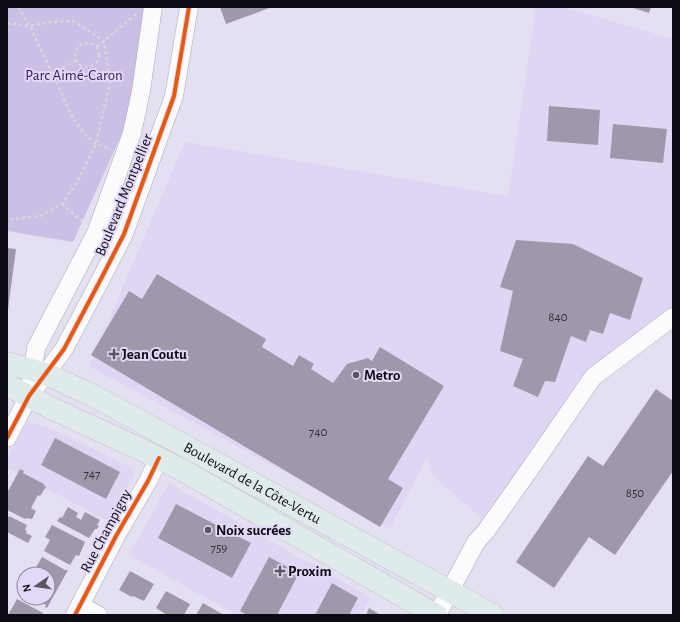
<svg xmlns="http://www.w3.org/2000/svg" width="680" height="622" font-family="'Alegreya Sans',sans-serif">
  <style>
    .built { fill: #dfd6f3 }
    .green { fill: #ccbfe6 }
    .building { fill: #9f98ab }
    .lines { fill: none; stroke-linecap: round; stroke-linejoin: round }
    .minor-casing { stroke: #aaa6b3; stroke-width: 19 }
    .major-casing { stroke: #c1bec7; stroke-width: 23 }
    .path { stroke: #d7d6dc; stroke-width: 2.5; stroke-dasharray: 3 3; stroke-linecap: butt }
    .minor { stroke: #fbfafd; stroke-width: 18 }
    .major { stroke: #dfebea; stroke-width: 22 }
    .cycleway-casing { stroke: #e2d9f8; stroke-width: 6 }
    .cycleway { stroke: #e8590c; stroke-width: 4 }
    .poi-dot { fill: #595662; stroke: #e2d9f8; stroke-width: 1.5 }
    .labels { text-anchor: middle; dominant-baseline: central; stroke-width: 4; stroke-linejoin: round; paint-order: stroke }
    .number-label { font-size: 13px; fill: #322e3a }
    .park-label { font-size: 15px; fill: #37165e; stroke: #e2d9f8 }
    .street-label { font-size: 15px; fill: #0e0b15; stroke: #e2d9f8 }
    .poi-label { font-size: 15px; font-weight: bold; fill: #0e0b15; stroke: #e2d9f8; text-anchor: start }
  </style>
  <rect width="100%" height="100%" fill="#e5e0f1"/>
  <g class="built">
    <polygon points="536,7 564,7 673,39 673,310 591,372 487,523 433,476 427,457 390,529 89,366 185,142 508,196"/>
    <polygon points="28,421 49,428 132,468 134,474 110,522 7,468 7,459"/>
    <polygon points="169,483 371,598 361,615 237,615 129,555"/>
  </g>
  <polygon class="green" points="7,7 153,7 141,91 73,242 7,231"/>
  <g class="building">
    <polygon points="220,7 272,7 226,24"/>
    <polygon points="630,7 651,7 649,13"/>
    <polygon points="549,106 600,110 598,145 547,141"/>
    <polygon points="613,124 667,129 663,163 610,158"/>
    <polygon points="516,240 573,244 643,278 630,320 610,313 603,334 590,330 586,342 571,336 555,382 545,381 538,397 513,386 523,359 500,351 513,291 500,287"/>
    <polygon points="7,248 16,249 8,310 7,310"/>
    <polygon points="157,274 266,339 262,347 293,366 299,355 314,364 311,369 333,383 347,364 368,358 372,361 380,347 444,386 388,479 403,488 380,527 91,355 129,291 142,299"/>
    <polygon points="656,389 673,401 673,471 615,555 589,537 554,588 516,562 588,456 603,466"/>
    <polygon points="55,438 120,472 106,499 41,465"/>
    <polygon points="20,469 24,471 23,473 44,484 44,485 46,487 40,496 38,495 31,508 36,511 32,519 26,518 25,519 7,510 7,493"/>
    <polygon points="176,504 251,543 232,578 158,538"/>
    <polygon points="68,507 78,513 76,517 81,520 85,512 100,520 97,525 99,526 97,529 95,529 89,538 57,521 60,517 62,518"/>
    <polygon points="9,516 27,525 25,530 27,531 26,533 32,536 28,543 7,532 7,520"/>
    <polygon points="52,525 85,542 79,556 76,555 70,565 44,551 50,540 45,537"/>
    <polygon points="42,557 65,570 68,570 47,608 45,607 46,605 32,598 48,598 48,574 32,574"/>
    <polygon points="269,557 299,573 277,615 247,615 240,611"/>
    <polygon points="130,571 154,584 144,601 133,596 132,597 119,590"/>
    <polygon points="332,583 358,598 349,615 315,615"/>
    <polygon points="166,591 190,604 184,615 167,615 156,608"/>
    <polygon points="17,599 43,613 42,615 8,615"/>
    <polygon points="203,603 224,615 196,615"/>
    <polygon points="369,608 381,615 366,615"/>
  </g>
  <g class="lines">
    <defs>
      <g id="minor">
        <polyline points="31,383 36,348 96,233 132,133 141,91 153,7"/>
        <polyline points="7,438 29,396 64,349 102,277 124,234 174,96 189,7"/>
        <polyline points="80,605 98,615"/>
        <polyline points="75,615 116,536 148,481 159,458"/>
        <polyline points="437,615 476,542 486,531 534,463 593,377 673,317"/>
      </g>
      <g id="major">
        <path id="s1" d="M 7,363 L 46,374 L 94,396 L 493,615"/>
        <polyline points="7,385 51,408 140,449 184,471 436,615"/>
      </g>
    </defs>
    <use href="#minor" class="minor-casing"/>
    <use href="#major" class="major-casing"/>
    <g class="path">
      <polyline points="18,7 30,26 72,116 84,134 96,144 111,149"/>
      <polyline points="7,23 30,26 50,22 74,21 104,41 110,82 96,144 79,179 62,204 40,216 7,220"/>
      <circle cx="87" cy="55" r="12"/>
      <polyline points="97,47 136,14"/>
      <polyline points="52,73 76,61"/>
      <polyline points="62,204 83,222"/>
    </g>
    <use href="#minor" class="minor"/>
    <use href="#major" class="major"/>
    <defs>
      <g id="cycleway">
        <polyline points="7,438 29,396 64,349 102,277 124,234 174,96 189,7"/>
        <polyline points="75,615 116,536 148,481 159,458"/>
      </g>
    </defs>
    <use href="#cycleway" class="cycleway-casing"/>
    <use href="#cycleway" class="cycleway"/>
  </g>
  <g class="poi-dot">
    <path d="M112 348h4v4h4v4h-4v4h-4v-4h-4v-4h4z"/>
    <circle cx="356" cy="375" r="4"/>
    <circle cx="208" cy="530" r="4"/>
    <path d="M278 565h4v4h4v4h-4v4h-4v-4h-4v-4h4z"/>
  </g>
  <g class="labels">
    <g class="number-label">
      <text x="558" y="317">840</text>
      <text x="318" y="432">740</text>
      <text x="92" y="474">747</text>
      <text x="635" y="493">850</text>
      <text x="219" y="548">759</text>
    </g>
    <g class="park-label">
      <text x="74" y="75">Parc Aimé-Caron</text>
    </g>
    <g class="street-label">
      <text transform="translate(124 195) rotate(-68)">Boulevard Montpellier</text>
      <text stroke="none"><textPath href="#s1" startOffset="274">Boulevard de la Côte-Vertu</textPath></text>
      <text transform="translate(106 531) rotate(-62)">Rue Champigny</text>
    </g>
    <g class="poi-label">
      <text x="122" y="354">Jean Coutu</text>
      <text x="364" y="375">Metro</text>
      <text x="216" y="530">Noix sucrées</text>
      <text x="288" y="571">Proxim</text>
    </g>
  </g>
  <rect width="680" height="622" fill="none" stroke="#0e0b15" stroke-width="16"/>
  <g transform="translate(36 586) rotate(257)"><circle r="19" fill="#e2d9f8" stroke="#8d879d"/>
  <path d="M0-3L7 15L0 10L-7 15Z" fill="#595662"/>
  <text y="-6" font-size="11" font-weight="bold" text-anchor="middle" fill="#0e0b15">N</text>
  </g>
</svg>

===

[ASSIGNED TASK]
Using the data above, return each line that includes the word "labels".

[SOLVED EXERCISE]
    .labels { text-anchor: middle; dominant-baseline: central; stroke-width: 4; stroke-linejoin: round; paint-order: stroke }
  <g class="labels">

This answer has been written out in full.